Rush University Medical Center, who will co-host our 2018 Putting Care at the Center national conference, was among the attending finalists. Rush was selected as a finalist for their Ambulatory Integration of the Medical and Social (AIMS) model. “The program embeds a social worker within primary and specialty care clinics to assess the needs of complex patients and provide tailored case management to support their specific needs,” said Matt Vail, a clinical social worker at Rush and Coordinator of Rush’s Center for Health and Social Care Integration. “We hope the AIMS model will transform primary care and improve patient outcomes by addressing the social and behavioral barriers to health and wellness.”

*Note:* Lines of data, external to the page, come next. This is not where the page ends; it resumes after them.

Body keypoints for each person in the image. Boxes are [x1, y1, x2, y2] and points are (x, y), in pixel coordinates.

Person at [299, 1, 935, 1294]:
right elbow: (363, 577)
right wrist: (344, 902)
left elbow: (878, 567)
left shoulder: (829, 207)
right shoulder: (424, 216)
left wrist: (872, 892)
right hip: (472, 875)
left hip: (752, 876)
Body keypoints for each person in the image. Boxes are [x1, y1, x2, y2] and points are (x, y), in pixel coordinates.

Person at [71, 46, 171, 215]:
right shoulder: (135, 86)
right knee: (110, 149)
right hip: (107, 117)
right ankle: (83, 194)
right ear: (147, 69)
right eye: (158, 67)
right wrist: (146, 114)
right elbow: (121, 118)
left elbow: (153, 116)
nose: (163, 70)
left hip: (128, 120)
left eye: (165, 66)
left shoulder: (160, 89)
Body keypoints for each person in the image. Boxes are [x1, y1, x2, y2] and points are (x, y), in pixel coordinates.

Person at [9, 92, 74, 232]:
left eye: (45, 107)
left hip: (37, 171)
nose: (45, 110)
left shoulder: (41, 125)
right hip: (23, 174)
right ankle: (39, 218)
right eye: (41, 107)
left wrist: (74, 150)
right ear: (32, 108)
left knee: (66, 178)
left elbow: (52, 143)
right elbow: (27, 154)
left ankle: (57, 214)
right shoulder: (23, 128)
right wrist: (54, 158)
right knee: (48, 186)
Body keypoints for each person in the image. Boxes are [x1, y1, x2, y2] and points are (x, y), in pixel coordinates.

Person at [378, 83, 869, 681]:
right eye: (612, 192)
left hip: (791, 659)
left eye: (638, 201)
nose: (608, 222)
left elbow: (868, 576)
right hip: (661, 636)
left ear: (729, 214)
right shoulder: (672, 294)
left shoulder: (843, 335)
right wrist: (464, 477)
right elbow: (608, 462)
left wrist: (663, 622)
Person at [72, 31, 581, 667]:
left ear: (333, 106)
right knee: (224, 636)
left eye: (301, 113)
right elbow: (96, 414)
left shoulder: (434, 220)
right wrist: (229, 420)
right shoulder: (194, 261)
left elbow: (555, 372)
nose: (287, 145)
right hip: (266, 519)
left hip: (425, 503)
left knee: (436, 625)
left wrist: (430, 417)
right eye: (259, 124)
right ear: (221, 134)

The Abdul Latif Jameel Poverty Action Lab (J-PAL) is a global research center working to reduce poverty by ensuring that policy is informed by scientific evidence. The Health Care Delivery Innovation Competition is part of the J-PAL North America’s U.S. Health Care Delivery Initiative, which supports randomized evaluations of strategies that aim to improve the effectiveness and efficiency of healthcare in the United States. To learn more about the competition, please visit their website.

Aaron Truchil serves as the Director of Strategy & Analytics at the Camden Coalition, where he oversees the organization’s data and research activities, including the Coalition’s integrated data system that merges individual-level data from across sectors (health, criminal justice, and other social services), the Coalition’s shared savings performance evaluations, and a variety of applied health services research initiatives aimed at developing an evidence base around community-based care and cost management initiatives.